Pas seulement. La candidate du Rassemblement national a en effet vivement critiqué le concept de "remigration", jugé injuste, anti-républicain, et peu respectueux de l’état de droit. Ça fait des mois que Marine Le Pen peaufine une candidature respectueuse de l’état de droit, qu’elle polit les aspérités de ses propositions, sur l’Euro, les retraites, ou encore les Gilets jaunes, qu’elle ne veut pas amnistier par principe, parce que tout Gilets jaunes qu’ils soient, certains ont violé la loi. Ces propositions sont basées sur une tentative de présidentialiser son personnage et sur une stratégie dite de second tour. L’ex-patronne du Front national a compris, avec son échec en 2017, qu’elle n’avait aucune chance d’accéder au pouvoir sans, au second tour, un programme d’ouverture et de rassemblement. L’inverse de la stratégie adoptée par Éric Zemmour qui se reconcentre sur son électorat de cœur, une stratégie de premier tour qui a l’inconvénient de nourrir le rejet dont il est l’objet de la part des autres électeurs.

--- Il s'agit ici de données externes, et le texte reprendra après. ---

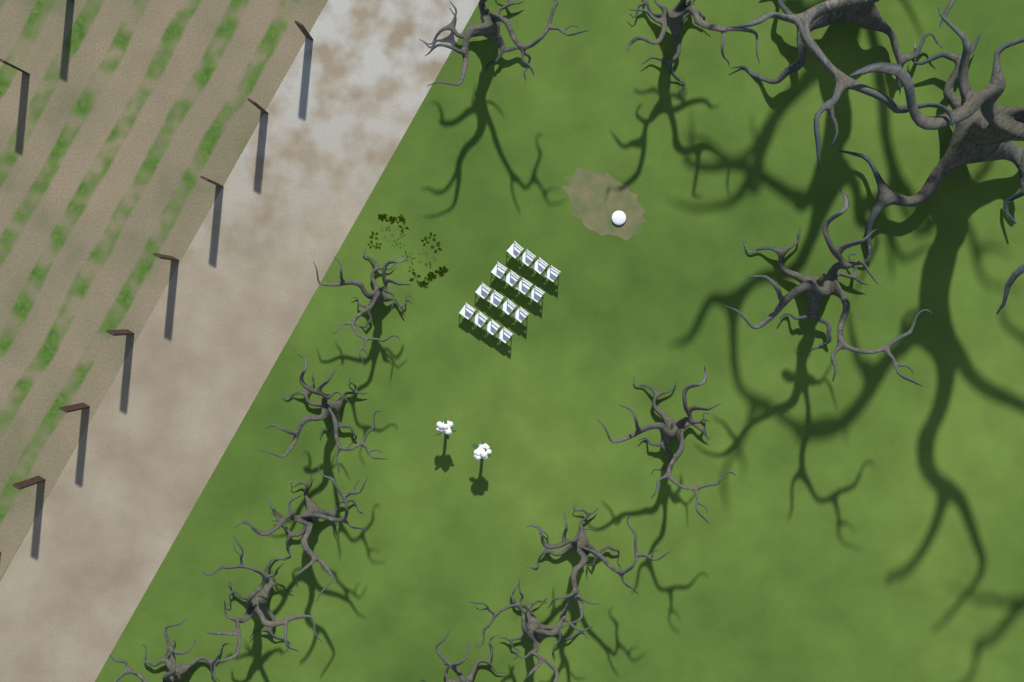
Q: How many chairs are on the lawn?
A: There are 16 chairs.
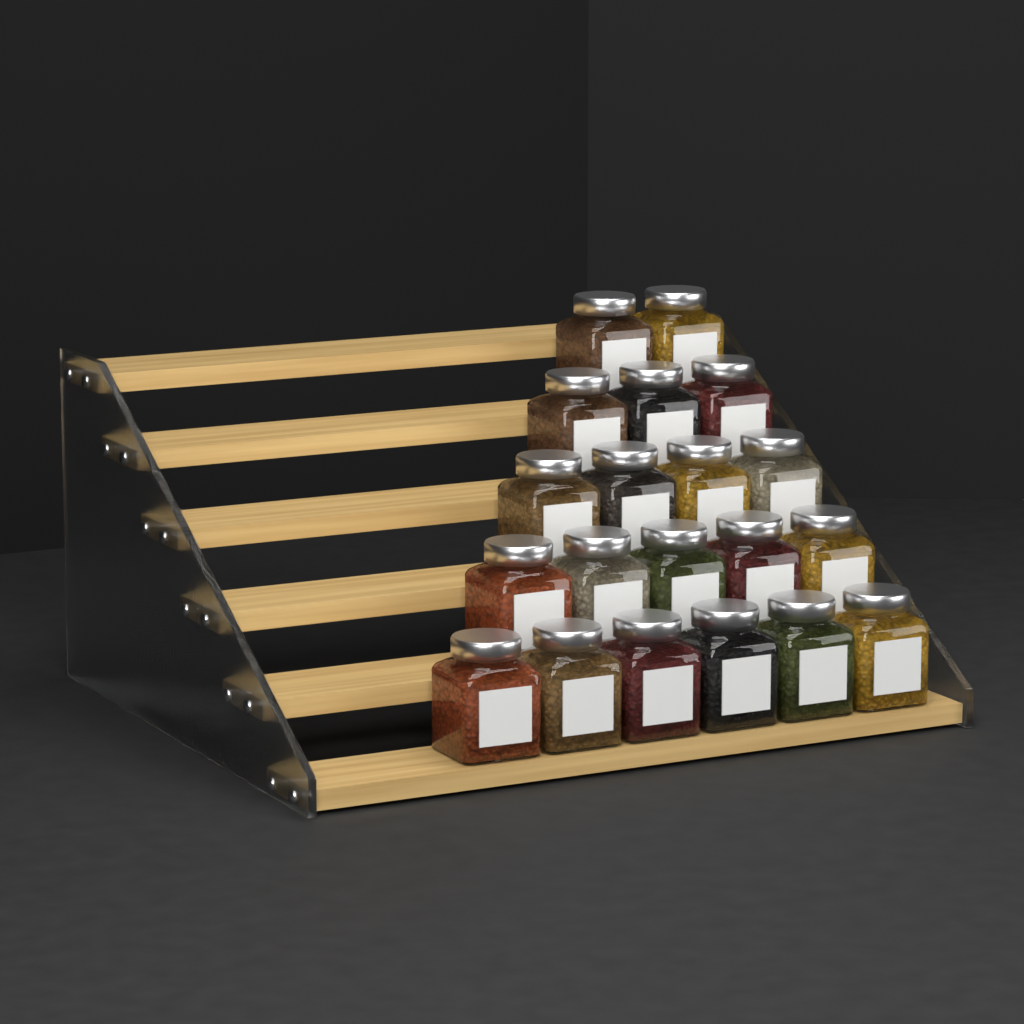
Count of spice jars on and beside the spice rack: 20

Et il y a d’autres exemples de cette opposition entre deux stratégies ?
Oui, et toujours avec cette question du second tour en toile de fond. Éric Zemmour ne rate jamais une occasion de dire que Marine Le Pen est la candidate de la lose face à Macron, qu’elle n’a aucune chance d’être élue, qu’elle est abonnée à la défaite, et que "tout le monde le sait dans son parti". Au Rassemblement national, on a semble-t-il décidé de faire l’inverse. Le patron par interim du parti, Jordan Bardella, a récemment rendu hommage au parcours accompli par l’ex-journaliste, a loué son talent de polémiste, et ouvertement tendu la main à ses électeurs pour un rassemblement au second tour. Tout est fait pour atténuer les différences, apaiser les hostilités. Tout est fait pour préparer le combat face à Emmanuel Macron. Les sondages continuent d’ailleurs à bouger, en particulier pour le second tour où l’on voit désormais Marine Le Pen se rapprocher chaque jour un peu plus d’Emmanuel Macron. Pour l’Ifop, elle pointe à 45,5% (là où elle n’avait réalisé que 34% il y a 5 ans). À ce jour, sa stratégie de second tour semble pertinente.